I had to live ten years in New York. It was then a simple town, with few street lights north of Forty-second street. Now the place is pretty terrible to me, perhaps the ugliest city in the world. I decided that the only way to get out of New York was to write a successful novel. So I tried with The Spenders and when I got a substantial advance from publishers, I quit my job and beat it for the high hills of Colorado. --Harry Leon Wilson
I enjoyed this book well enough, I suppose, but I would have liked it more if I could have found anything particularly sympathetic about the title character. I suspected he would eventually become sympathetic, and, at last, he did, but it took a heck of a long time. This is the forth Harry Leon Wilson novel I've read. I like him as an author, though this particular one is a notch or two below MERTON OF THE MOVIES and RUGGLES OF RED GAP.
A satire of early 20th century manhood deftly showing that what a man believes about himself is who he is. Thinking himself at first a nobody with no prospects, Bunker Bean questions who he might have been in a past life. Two scam artists convince him he has a glorious, manly past and his behavior begins to reflect this belief. He "stands erect," and rights any number of wrongs he has observed, but never dared address. But what will he do if and when the deception is revealed?
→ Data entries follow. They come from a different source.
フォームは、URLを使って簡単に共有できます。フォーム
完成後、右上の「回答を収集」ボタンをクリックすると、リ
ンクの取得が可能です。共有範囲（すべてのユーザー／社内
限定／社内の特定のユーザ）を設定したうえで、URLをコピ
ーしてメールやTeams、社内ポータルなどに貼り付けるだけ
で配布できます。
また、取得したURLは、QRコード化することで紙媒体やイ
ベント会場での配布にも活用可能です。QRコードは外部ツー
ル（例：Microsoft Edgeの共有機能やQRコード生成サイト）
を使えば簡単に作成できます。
This was different, in a good way. Think Walter Mitty meets Mr. Bean. While I had some sympathy for Bunker, I was laughing at him at the same time for being oh so very gullible. I didn't really get engaged with the story until after the childhood chapters but then I was hooked and wanted to see what would happen next. It was just a perfectly little old story (which statement you'll understand after you read it).